This chapter was written for the second edition of
my book Recent trends Among Evangelicals during Easter 1991, eighteen
months after the Lausanne II in Manila Conference on World Evangelization
(July 11-20, 1989). It is deliberately impressionistic – a montage
of quotes, ideas and my reactions. It is still too early for a
serious evaluation.


The 3200 participants (4,336 total attenders, 24%
women) from 180-190 countries made Lausanne II the most universal
gathering of Christian leaders ever. The statistics and trends
outlined here are still generally current.


The theme for the conference was ‘Proclaim Christ
until He comes!’ Sub-theme: ‘The whole Gospel (Jesus makes us
whole) to the whole world (disciple every ethnic group) by the
whole church (all the people of God).’


In addition to plenary sessions, 326 leaders ran
48 subject tracks and 425 workshops. The 190 Australians comprised
the second largest contingent after the U.S. Forty people from
many nations came at their own expense to pray non-stop.


We met in a nation described by Philippines Senator
Jovito Salonga in his welcome address as the most Christian and
the most corrupt in Asia. ‘In our newspapers you can believe only
three sections: classified ads, death notices, and comics!’ Eighty-one
families control most of the wealth; 85% of the children are malnourished;
the overseas debt is $30 billion (40% of the budget). In Metro
Manila 30% are street people or slum dwellers: squatters in their
own country.


Our Father’s World.


During the conference we learned that # Of the world’s
five billion people, 23% are ‘absolutely poor’, 950 million are
hungry, 550 million severely malnourished, 400 million starving,
100 million have no shelter at all; there are 60 million abandoned
children and infants, 600 million sick children, 65 million abortions
a year, 510 million crime victims per year, and 2.6 billion are
denied full religious freedom. # Practising Christians number
1.2 billion; 26,625,000 Christians have been martyred this century
(currently 235,000 pa). # Women comprise 80% of all refugees,
70% of all poor, receive 10% of the world’s income with 62% of
the work, are 66% of the illiterates, own 1% of world property.
200 million are battered. # Nearly 50 two-thirds world countries
have 55% or more under 20. In Surinam it’s 66%! The average age
in Mexico City is 14 1/2 years! # Most Soviet church members now
have a Bible: millions more are needed for the unchurched. # ‘Can
the West be converted?’ (Newbigin). The re-evangelization of Europe
is a high priority: future mission will be ‘from six continents
to six continents’, and will move from paternalism to partnership.

**Problem set**.
A: Decide whether each statement agrees with the Lausanne II chapter, answering yes or no and quoting the deciding words: (i) Australians formed the largest contingent at the conference; (ii) forty people from many nations paid their own way to pray non-stop; (iii) Senator Salonga described the Philippines as the most Christian and the most corrupt nation in Asia.
B: Copy the passage of the Lausanne II chapter from "Our Father’s World." up to and including "of world property.".
The records that come after this chapter are separate material and have no connection to it.

**Supplied data**.
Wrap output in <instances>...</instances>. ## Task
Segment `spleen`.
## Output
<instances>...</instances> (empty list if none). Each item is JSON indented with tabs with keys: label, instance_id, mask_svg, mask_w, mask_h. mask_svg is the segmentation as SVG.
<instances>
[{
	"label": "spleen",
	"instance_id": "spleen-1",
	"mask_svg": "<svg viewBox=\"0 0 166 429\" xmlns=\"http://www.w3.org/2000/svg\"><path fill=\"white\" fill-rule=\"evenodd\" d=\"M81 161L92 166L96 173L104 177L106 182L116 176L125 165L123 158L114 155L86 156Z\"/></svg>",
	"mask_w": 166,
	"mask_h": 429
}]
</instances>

---

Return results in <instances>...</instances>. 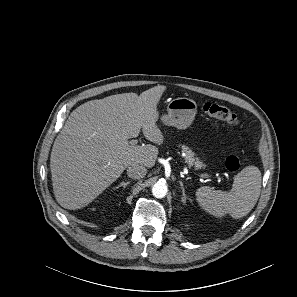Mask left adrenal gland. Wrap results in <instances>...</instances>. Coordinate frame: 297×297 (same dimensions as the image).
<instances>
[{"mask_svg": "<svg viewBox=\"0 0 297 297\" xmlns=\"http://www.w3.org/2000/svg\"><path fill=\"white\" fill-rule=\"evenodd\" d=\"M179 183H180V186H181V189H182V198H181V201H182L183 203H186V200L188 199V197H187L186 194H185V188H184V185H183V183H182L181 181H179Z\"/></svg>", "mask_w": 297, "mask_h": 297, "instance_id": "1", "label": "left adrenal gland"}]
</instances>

---

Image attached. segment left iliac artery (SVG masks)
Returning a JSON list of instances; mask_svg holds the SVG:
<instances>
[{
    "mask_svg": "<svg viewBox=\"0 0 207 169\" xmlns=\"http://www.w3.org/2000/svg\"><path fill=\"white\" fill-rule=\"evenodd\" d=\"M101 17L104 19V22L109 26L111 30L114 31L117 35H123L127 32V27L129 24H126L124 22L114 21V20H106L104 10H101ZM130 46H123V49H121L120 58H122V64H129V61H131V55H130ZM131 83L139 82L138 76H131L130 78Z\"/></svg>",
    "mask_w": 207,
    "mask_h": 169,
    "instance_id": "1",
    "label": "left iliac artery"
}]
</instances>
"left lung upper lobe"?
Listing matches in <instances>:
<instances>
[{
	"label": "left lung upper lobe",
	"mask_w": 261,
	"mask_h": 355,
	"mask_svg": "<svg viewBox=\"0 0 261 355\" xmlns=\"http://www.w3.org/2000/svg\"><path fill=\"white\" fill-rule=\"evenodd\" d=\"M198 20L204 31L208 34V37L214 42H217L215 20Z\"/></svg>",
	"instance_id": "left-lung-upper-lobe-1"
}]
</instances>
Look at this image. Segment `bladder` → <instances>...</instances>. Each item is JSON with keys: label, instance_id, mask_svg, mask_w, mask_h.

**Completed exercise**.
A:
(i) No: "The 190 Australians comprised the second largest contingent after the U.S."
(ii) Yes: "Forty people from many nations came at their own expense to pray non-stop."
(iii) Yes: "the most Christian and the most corrupt in Asia"

B:
Our Father’s World.


During the conference we learned that # Of the world’s
five billion people, 23% are ‘absolutely poor’, 950 million are
hungry, 550 million severely malnourished, 400 million starving,
100 million have no shelter at all; there are 60 million abandoned
children and infants, 600 million sick children, 65 million abortions
a year, 510 million crime victims per year, and 2.6 billion are
denied full religious freedom. # Practising Christians number
1.2 billion; 26,625,000 Christians have been martyred this century
(currently 235,000 pa). # Women comprise 80% of all refugees,
70% of all poor, receive 10% of the world’s income with 62% of
the work, are 66% of the illiterates, own 1% of world property.